Alright, and this one has the 27% if we look closely! Finally on page 110 we get the primary results:

OK, so most p values are < .01, and we are happy. And the figure with the magic numbers:

Now, recall these numbers are the same as those in that annual report (the one that was 404 and we had to find on internet archive), and the relative increase is the magic 27%. 28.8-22.8=6, 6/22.8=0.263, which with some rounding is probably 27%! Hooray, we managed to track down one claim after a lot of effort.

OK, so about that replication study!

They find… drum roll…

Alrighty! So all that fanfare, multiple such media stories, no doubt many books mentioning this great result, and we have to dig into an even obscurer report to learn the truth: this idea didn’t work at all!

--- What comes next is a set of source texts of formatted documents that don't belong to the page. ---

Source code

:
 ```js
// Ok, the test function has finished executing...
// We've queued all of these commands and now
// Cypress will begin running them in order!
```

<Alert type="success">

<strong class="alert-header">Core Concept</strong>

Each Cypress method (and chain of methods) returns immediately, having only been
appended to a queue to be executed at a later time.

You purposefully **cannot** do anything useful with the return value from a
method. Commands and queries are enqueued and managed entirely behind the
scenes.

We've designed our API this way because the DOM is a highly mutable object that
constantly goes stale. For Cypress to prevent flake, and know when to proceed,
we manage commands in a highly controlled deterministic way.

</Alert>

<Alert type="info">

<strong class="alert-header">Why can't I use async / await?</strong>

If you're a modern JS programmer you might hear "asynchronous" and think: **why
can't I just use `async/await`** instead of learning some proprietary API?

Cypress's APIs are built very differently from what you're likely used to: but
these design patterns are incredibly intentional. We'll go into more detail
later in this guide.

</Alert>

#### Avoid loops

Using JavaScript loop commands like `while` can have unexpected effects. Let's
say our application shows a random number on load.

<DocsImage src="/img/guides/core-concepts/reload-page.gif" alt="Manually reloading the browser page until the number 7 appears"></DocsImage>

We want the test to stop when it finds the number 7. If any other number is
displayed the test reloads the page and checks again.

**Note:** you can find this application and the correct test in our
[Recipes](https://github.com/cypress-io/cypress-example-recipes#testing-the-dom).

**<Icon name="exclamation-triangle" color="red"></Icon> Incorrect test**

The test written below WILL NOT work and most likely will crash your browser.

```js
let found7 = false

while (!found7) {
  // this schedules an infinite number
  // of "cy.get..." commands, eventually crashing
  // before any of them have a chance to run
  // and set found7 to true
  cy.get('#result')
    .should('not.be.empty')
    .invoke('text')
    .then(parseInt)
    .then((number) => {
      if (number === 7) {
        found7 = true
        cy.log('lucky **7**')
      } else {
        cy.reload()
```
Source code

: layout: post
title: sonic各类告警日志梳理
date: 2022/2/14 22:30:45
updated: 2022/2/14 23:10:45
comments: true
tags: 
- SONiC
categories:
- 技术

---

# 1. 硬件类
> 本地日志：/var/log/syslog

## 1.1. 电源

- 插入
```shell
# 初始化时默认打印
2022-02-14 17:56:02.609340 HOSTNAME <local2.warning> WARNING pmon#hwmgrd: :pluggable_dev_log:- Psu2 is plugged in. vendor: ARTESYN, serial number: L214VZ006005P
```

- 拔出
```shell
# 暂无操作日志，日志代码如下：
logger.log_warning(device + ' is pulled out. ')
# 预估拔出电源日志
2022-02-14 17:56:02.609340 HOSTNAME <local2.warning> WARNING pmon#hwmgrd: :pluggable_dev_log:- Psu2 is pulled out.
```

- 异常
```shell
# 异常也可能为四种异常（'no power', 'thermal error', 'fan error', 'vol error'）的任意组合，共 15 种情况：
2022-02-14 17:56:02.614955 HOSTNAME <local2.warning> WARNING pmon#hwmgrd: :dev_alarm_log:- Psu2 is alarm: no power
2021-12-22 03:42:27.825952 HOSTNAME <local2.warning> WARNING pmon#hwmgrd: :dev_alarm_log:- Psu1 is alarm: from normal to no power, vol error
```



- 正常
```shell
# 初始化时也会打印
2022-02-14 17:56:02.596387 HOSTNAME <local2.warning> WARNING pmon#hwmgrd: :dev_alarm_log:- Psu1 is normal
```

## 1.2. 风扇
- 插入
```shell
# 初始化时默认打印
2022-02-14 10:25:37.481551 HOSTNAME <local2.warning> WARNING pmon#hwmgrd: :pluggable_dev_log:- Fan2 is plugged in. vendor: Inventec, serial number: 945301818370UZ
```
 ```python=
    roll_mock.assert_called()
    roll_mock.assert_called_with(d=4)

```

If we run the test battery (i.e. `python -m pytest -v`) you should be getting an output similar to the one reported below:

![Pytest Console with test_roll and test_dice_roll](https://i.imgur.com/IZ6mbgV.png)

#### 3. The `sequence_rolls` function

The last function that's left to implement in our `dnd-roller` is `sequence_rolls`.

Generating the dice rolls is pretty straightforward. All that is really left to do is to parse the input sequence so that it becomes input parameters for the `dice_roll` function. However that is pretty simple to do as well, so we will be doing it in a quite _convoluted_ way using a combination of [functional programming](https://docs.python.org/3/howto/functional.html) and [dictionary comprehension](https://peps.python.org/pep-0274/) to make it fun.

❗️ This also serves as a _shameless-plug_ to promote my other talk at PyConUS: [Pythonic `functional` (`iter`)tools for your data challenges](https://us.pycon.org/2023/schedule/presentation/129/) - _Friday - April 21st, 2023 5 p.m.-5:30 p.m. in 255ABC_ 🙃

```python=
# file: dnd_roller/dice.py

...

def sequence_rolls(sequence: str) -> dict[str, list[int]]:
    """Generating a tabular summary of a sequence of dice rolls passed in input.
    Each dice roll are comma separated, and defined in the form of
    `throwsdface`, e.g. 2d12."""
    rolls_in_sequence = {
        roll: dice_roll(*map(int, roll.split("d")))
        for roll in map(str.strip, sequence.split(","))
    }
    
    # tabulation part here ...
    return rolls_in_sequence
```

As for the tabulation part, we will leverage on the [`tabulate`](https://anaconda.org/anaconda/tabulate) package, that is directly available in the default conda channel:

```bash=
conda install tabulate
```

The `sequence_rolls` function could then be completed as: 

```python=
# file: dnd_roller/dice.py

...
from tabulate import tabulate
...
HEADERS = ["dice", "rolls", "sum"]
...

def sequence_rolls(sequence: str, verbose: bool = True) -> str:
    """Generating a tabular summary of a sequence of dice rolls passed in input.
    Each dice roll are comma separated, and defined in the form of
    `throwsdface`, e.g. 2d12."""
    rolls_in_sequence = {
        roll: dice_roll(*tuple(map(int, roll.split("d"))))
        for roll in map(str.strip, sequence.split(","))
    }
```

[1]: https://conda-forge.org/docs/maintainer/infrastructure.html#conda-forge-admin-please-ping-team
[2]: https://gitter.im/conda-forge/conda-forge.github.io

Think this stuff is just an outlier? Definitely not. Going through this kind of ordeal to hunt down some supposedly great result is often like this and the results like this too (hovering between “null” and “do we even care?”). For more pessimism, see the Metallic Laws of social science review at Gwern’s.

Oh yeah, and you can pay 4,600 \$ to attend a class by that professor, where he will no doubt tell you about a bunch of other studies that probably will be equally replicable. How low is your opinion of social science and why isn’t it lower?